- [EXERCISE GOAL]: From the line with "Would you identify" through the final line, please write out the listing exactly, including both of those lines.
PROVIDED DATA Block Start
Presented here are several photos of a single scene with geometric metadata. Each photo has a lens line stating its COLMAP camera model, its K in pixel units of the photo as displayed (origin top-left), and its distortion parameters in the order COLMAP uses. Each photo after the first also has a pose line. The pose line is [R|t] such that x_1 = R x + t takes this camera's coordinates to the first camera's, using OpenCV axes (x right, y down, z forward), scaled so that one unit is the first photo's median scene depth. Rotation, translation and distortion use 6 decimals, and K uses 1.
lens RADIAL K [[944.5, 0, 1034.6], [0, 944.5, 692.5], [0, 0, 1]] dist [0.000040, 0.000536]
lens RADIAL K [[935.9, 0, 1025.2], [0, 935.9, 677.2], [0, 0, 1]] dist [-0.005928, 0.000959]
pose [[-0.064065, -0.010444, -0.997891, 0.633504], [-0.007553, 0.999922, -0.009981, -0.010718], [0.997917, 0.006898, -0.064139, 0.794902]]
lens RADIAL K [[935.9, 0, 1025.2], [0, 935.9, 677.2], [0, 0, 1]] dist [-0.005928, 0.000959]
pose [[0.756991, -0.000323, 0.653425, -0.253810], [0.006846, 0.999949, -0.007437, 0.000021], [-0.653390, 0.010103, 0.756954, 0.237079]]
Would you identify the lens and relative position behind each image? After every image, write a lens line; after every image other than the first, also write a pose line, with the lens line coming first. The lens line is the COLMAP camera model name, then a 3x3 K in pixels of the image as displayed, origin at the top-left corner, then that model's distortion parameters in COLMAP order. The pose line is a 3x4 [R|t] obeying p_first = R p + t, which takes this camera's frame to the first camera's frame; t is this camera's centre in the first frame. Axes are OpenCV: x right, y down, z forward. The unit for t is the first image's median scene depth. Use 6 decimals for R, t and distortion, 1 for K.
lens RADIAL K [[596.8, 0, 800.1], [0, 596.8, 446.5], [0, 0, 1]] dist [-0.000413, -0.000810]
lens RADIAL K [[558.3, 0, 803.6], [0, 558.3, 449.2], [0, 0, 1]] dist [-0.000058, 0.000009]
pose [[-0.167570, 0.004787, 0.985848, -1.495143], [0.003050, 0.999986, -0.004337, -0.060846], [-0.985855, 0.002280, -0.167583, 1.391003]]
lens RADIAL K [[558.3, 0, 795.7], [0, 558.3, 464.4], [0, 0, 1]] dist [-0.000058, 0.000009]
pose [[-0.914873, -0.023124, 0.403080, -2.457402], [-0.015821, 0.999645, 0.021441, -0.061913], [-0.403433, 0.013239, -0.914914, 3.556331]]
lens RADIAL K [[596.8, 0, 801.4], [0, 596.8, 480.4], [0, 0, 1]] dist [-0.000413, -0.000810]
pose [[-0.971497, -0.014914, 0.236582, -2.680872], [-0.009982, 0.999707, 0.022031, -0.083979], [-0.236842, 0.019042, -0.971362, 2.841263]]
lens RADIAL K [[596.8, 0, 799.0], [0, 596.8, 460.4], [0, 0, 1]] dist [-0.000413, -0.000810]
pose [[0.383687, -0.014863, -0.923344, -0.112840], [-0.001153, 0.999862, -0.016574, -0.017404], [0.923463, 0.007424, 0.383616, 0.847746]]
PROVIDED DATA Block End
- [EXERCISE RESPONSE]:
Would you identify the lens and relative position behind each image? After every image, write a lens line; after every image other than the first, also write a pose line, with the lens line coming first. The lens line is the COLMAP camera model name, then a 3x3 K in pixels of the image as displayed, origin at the top-left corner, then that model's distortion parameters in COLMAP order. The pose line is a 3x4 [R|t] obeying p_first = R p + t, which takes this camera's frame to the first camera's frame; t is this camera's centre in the first frame. Axes are OpenCV: x right, y down, z forward. The unit for t is the first image's median scene depth. Use 6 decimals for R, t and distortion, 1 for K.
lens RADIAL K [[596.8, 0, 800.1], [0, 596.8, 446.5], [0, 0, 1]] dist [-0.000413, -0.000810]
lens RADIAL K [[558.3, 0, 803.6], [0, 558.3, 449.2], [0, 0, 1]] dist [-0.000058, 0.000009]
pose [[-0.167570, 0.004787, 0.985848, -1.495143], [0.003050, 0.999986, -0.004337, -0.060846], [-0.985855, 0.002280, -0.167583, 1.391003]]
lens RADIAL K [[558.3, 0, 795.7], [0, 558.3, 464.4], [0, 0, 1]] dist [-0.000058, 0.000009]
pose [[-0.914873, -0.023124, 0.403080, -2.457402], [-0.015821, 0.999645, 0.021441, -0.061913], [-0.403433, 0.013239, -0.914914, 3.556331]]
lens RADIAL K [[596.8, 0, 801.4], [0, 596.8, 480.4], [0, 0, 1]] dist [-0.000413, -0.000810]
pose [[-0.971497, -0.014914, 0.236582, -2.680872], [-0.009982, 0.999707, 0.022031, -0.083979], [-0.236842, 0.019042, -0.971362, 2.841263]]
lens RADIAL K [[596.8, 0, 799.0], [0, 596.8, 460.4], [0, 0, 1]] dist [-0.000413, -0.000810]
pose [[0.383687, -0.014863, -0.923344, -0.112840], [-0.001153, 0.999862, -0.016574, -0.017404], [0.923463, 0.007424, 0.383616, 0.847746]]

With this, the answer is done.